[Consigne 1] Relevez chaque mot que le passage sur la fin de la guerre en Ukraine met entre guillemets, en ne donnant chacun qu’une seule fois.
[Consigne 2] Citez le passage sur la fin de la guerre en Ukraine en commençant par « Au cours des » et en continuant jusqu’à « à d’autres exemples. ».

[Passage fourni]

▼▼▼

Au cours des dix-huit derniers mois, j’ai écrit quelques essais sur la question de la « fin » de la guerre en Ukraine. J’ai parlé des négociations et de leurs difficultés, et j’ai expliqué que le concept même de « fin » d’une guerre est toujours fluide et sujet à interprétation. Si vous n’avez pas lu ces essais et que vous avez du temps libre, vous voudrez peut-être les lire maintenant. Le présent essai couvre inévitablement une partie du même sujet, car les problèmes sont des problèmes de principe qui ne changent pas beaucoup au fil du temps, mais cette semaine, j’essaie de mettre à jour l’argumentation et de l’élargir en faisant référence à d’autres exemples.
L’Occident ne comprend pas encore la situation
Le « débat » en Occident a progressé péniblement ces derniers temps, dans la direction générale de la réalité. Mais l’attente en Occident semble toujours être une trêve d’une certaine sorte dans la guerre et un report de l’entrée de l’Ukraine dans l’OTAN pendant que ses forces sont reconstruites, alors que les Russes sont clairs sur le fait que de tels objectifs sont exclus même de leurs conditions minimales pour commencer les négociations. Je ne vais pas m’étendre sur les déclarations de telle ou telle personne, car elles ne sont pour l’instant que de la poudre aux yeux et, du côté occidental, peu de ceux qui pontifient semblent avoir saisi les réalités fondamentales de la situation. Je vais plutôt exposer les réalités fondamentales de la façon dont les guerres « finissent » (si elles finissent !) et les différentes façons dont cela se produit, ainsi que les divers mécanismes qui existent pour permettre cela. Je vais faire un certain nombre de distinctions, à la fois dans les concepts et dans la terminologie, qui peuvent sembler un peu ringardes et détaillées à certains. Tout ce que je peux dire, c’est que les diplomates professionnels ou les experts en droit international m’accuseraient probablement de simplification excessive.

▲▲▲

[Données fournies]
▼▼▼

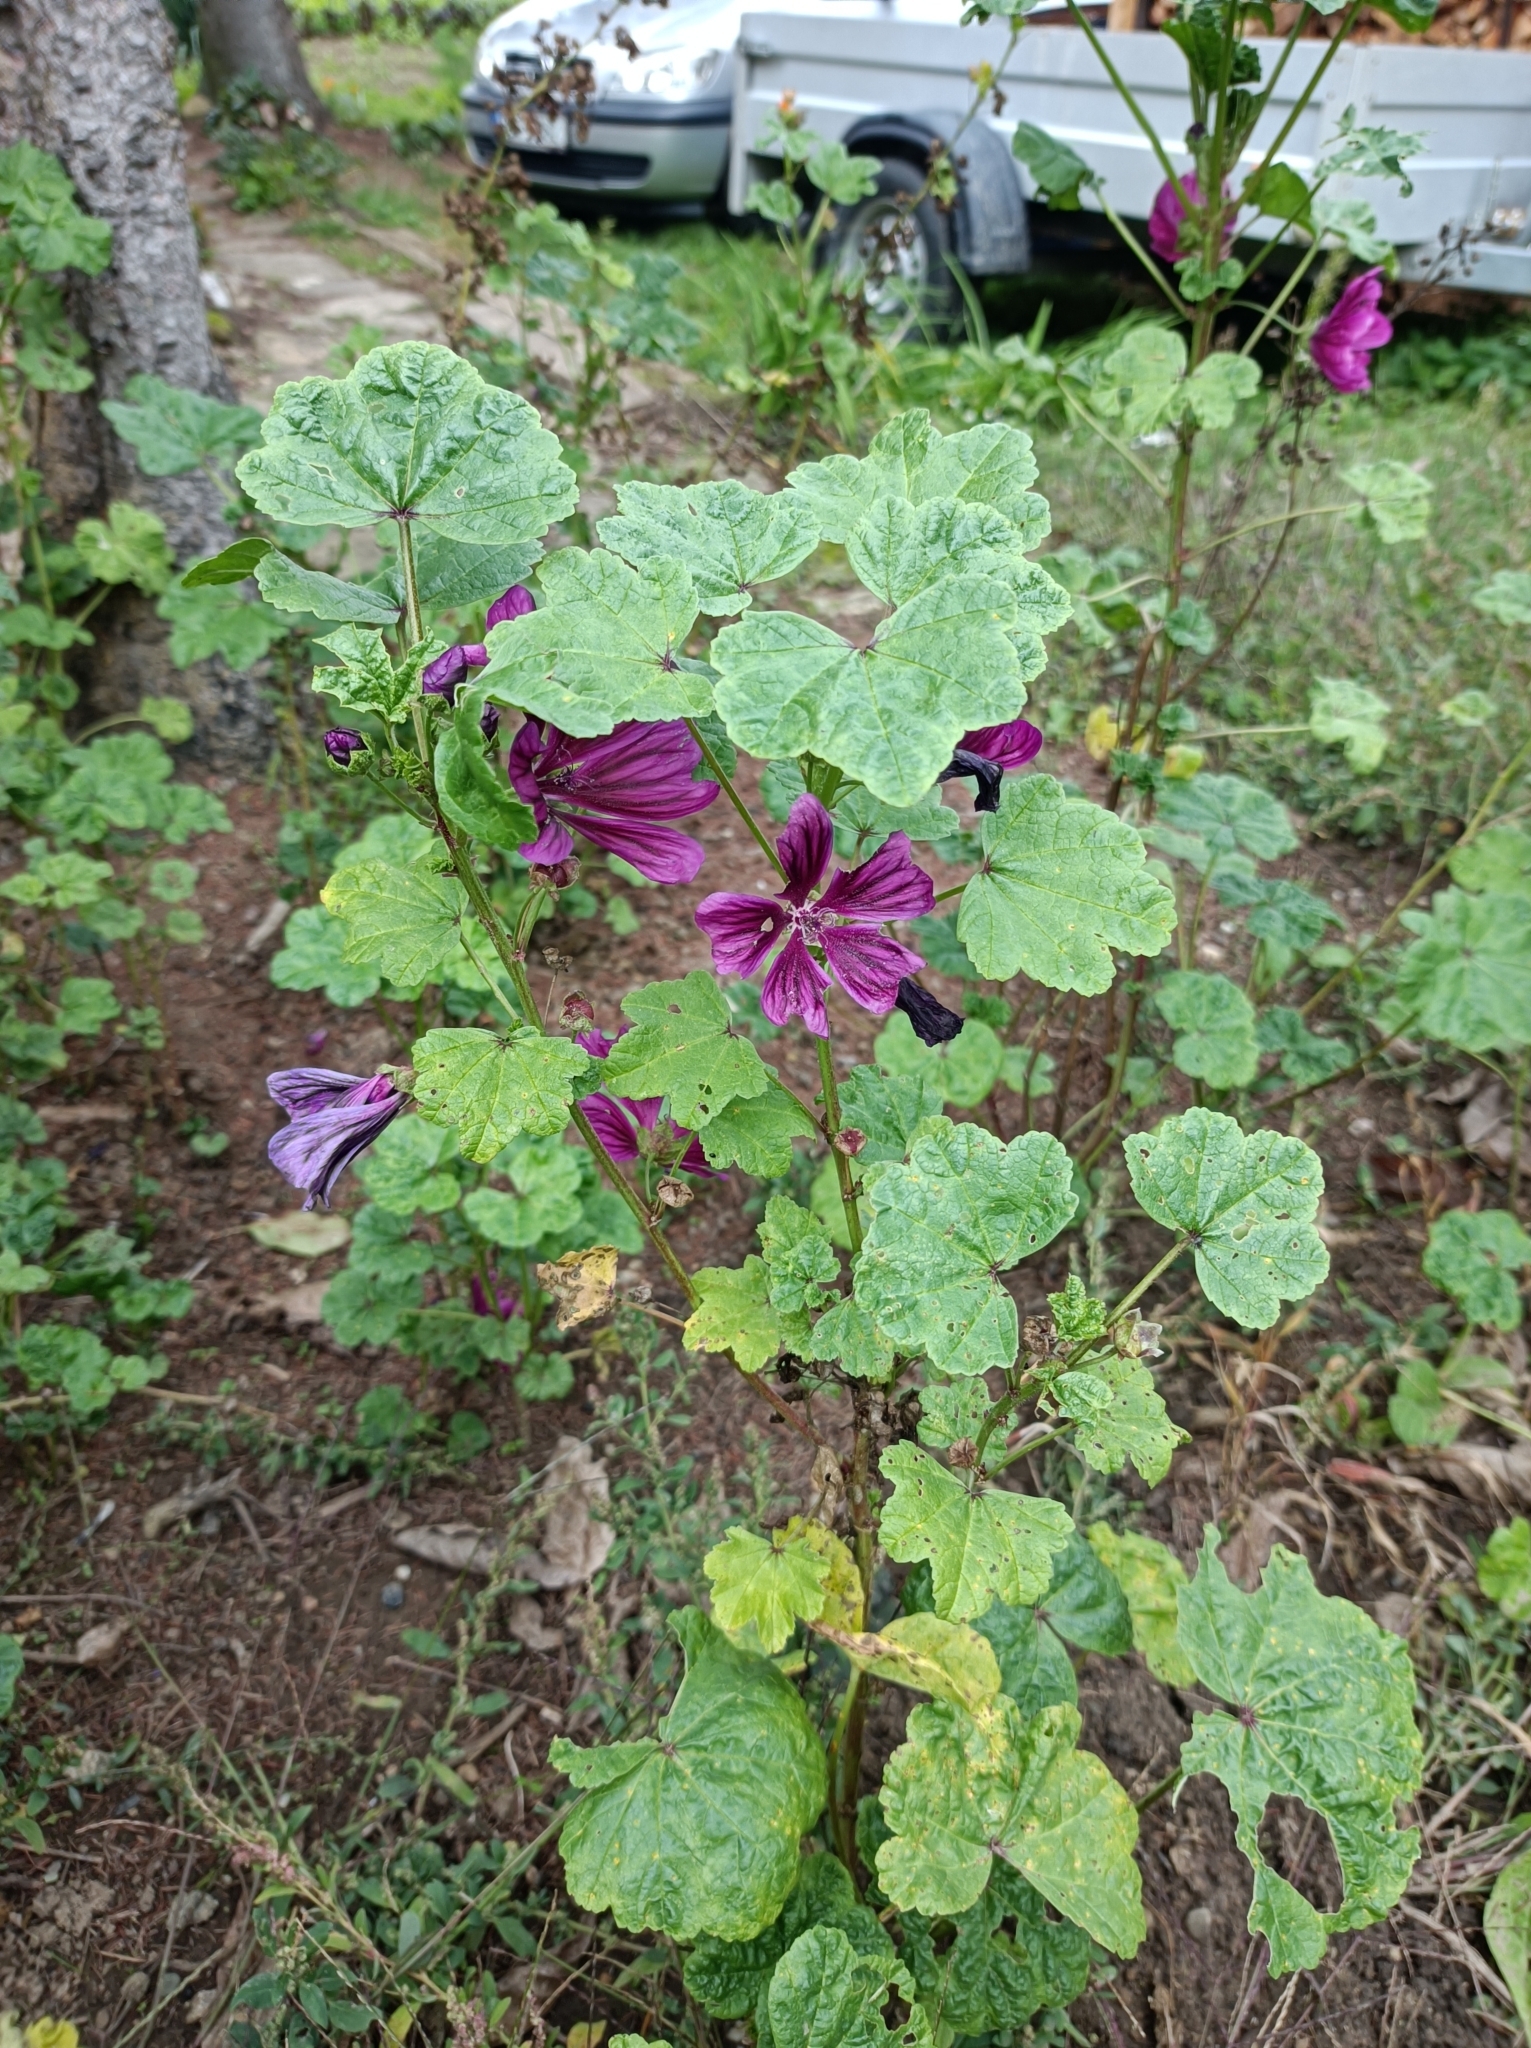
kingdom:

▲▲▲

[Réponse complète 1]
- « fin »
- « débat »
- « finissent »

[Réponse complète 2]
Au cours des dix-huit derniers mois, j’ai écrit quelques essais sur la question de la « fin » de la guerre en Ukraine. J’ai parlé des négociations et de leurs difficultés, et j’ai expliqué que le concept même de « fin » d’une guerre est toujours fluide et sujet à interprétation. Si vous n’avez pas lu ces essais et que vous avez du temps libre, vous voudrez peut-être les lire maintenant. Le présent essai couvre inévitablement une partie du même sujet, car les problèmes sont des problèmes de principe qui ne changent pas beaucoup au fil du temps, mais cette semaine, j’essaie de mettre à jour l’argumentation et de l’élargir en faisant référence à d’autres exemples.